------ DATASET EXTRACT

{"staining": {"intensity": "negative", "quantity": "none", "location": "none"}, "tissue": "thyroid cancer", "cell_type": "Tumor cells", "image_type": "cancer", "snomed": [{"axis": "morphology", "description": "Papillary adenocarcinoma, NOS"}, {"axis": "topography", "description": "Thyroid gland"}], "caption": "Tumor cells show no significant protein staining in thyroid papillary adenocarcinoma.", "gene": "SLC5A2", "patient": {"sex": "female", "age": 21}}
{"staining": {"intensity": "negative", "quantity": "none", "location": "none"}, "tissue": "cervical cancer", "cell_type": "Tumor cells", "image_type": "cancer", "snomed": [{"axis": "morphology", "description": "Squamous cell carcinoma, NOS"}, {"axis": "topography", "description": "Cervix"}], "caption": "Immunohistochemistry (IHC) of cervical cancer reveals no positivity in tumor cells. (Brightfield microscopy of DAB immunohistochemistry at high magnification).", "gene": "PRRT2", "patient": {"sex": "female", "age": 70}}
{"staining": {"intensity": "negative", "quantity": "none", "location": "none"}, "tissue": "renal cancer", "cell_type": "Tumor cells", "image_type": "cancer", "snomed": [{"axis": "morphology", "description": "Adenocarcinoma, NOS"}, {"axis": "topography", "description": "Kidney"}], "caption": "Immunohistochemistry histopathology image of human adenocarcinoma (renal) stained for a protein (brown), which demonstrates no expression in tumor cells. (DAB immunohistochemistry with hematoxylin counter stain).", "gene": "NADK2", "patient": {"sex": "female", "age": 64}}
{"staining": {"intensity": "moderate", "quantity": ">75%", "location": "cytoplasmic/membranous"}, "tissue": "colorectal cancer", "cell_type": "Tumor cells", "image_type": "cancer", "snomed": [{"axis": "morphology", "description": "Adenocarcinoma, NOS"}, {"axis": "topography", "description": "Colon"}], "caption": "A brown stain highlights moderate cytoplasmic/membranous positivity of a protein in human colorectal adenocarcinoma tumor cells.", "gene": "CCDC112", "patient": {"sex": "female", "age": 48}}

------------

From the first line to the last, restate the data above exactly.

◆ RESULT OF THIS EXERCISE:
{"staining": {"intensity": "negative", "quantity": "none", "location": "none"}, "tissue": "thyroid cancer", "cell_type": "Tumor cells", "image_type": "cancer", "snomed": [{"axis": "morphology", "description": "Papillary adenocarcinoma, NOS"}, {"axis": "topography", "description": "Thyroid gland"}], "caption": "Tumor cells show no significant protein staining in thyroid papillary adenocarcinoma.", "gene": "SLC5A2", "patient": {"sex": "female", "age": 21}}
{"staining": {"intensity": "negative", "quantity": "none", "location": "none"}, "tissue": "cervical cancer", "cell_type": "Tumor cells", "image_type": "cancer", "snomed": [{"axis": "morphology", "description": "Squamous cell carcinoma, NOS"}, {"axis": "topography", "description": "Cervix"}], "caption": "Immunohistochemistry (IHC) of cervical cancer reveals no positivity in tumor cells. (Brightfield microscopy of DAB immunohistochemistry at high magnification).", "gene": "PRRT2", "patient": {"sex": "female", "age": 70}}
{"staining": {"intensity": "negative", "quantity": "none", "location": "none"}, "tissue": "renal cancer", "cell_type": "Tumor cells", "image_type": "cancer", "snomed": [{"axis": "morphology", "description": "Adenocarcinoma, NOS"}, {"axis": "topography", "description": "Kidney"}], "caption": "Immunohistochemistry histopathology image of human adenocarcinoma (renal) stained for a protein (brown), which demonstrates no expression in tumor cells. (DAB immunohistochemistry with hematoxylin counter stain).", "gene": "NADK2", "patient": {"sex": "female", "age": 64}}
{"staining": {"intensity": "moderate", "quantity": ">75%", "location": "cytoplasmic/membranous"}, "tissue": "colorectal cancer", "cell_type": "Tumor cells", "image_type": "cancer", "snomed": [{"axis": "morphology", "description": "Adenocarcinoma, NOS"}, {"axis": "topography", "description": "Colon"}], "caption": "A brown stain highlights moderate cytoplasmic/membranous positivity of a protein in human colorectal adenocarcinoma tumor cells.", "gene": "CCDC112", "patient": {"sex": "female", "age": 48}}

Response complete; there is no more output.